__YOUR INSTRUCTIONS__
Here the job is to return only the lines of the material, exactly, from the first one to the line with "[521,391,555,400] ODEs -> (436, 599) none".

__DATA EXTRACTS__
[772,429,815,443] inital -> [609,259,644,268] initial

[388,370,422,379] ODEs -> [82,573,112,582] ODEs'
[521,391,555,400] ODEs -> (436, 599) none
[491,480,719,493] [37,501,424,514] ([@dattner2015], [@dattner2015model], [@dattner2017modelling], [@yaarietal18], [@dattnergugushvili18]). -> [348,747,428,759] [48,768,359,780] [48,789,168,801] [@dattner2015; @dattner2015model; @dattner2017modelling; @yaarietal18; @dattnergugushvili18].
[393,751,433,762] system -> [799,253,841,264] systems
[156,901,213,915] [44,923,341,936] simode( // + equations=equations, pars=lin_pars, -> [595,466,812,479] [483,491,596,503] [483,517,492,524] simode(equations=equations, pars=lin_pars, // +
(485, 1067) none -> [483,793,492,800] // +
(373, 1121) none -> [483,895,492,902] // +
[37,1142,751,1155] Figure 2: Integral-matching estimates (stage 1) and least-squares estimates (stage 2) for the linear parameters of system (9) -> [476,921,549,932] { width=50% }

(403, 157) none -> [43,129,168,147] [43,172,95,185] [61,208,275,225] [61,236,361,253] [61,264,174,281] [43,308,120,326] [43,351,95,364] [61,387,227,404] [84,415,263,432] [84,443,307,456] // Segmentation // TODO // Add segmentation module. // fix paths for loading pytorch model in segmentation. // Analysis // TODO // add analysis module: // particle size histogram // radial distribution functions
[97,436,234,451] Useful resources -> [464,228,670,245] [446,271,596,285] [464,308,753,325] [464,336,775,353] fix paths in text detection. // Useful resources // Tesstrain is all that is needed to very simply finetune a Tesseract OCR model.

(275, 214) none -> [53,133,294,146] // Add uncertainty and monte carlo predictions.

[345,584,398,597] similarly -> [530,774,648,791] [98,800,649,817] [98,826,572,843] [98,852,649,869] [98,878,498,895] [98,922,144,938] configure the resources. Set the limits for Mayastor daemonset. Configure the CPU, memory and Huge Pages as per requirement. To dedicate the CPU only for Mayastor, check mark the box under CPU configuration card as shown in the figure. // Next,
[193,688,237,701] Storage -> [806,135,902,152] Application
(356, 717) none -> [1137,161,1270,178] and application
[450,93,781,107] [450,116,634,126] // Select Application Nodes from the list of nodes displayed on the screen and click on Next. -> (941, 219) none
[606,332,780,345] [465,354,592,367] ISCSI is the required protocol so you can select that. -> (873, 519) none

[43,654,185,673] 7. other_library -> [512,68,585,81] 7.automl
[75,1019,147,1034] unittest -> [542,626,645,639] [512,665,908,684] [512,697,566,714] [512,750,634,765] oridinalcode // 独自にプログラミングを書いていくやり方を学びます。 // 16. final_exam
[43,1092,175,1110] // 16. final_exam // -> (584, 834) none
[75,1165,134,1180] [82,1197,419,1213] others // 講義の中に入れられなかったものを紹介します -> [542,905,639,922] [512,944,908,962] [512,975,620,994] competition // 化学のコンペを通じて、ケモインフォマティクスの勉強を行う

__REPLY__
[772,429,815,443] inital -> [609,259,644,268] initial

[388,370,422,379] ODEs -> [82,573,112,582] ODEs'
[521,391,555,400] ODEs -> (436, 599) none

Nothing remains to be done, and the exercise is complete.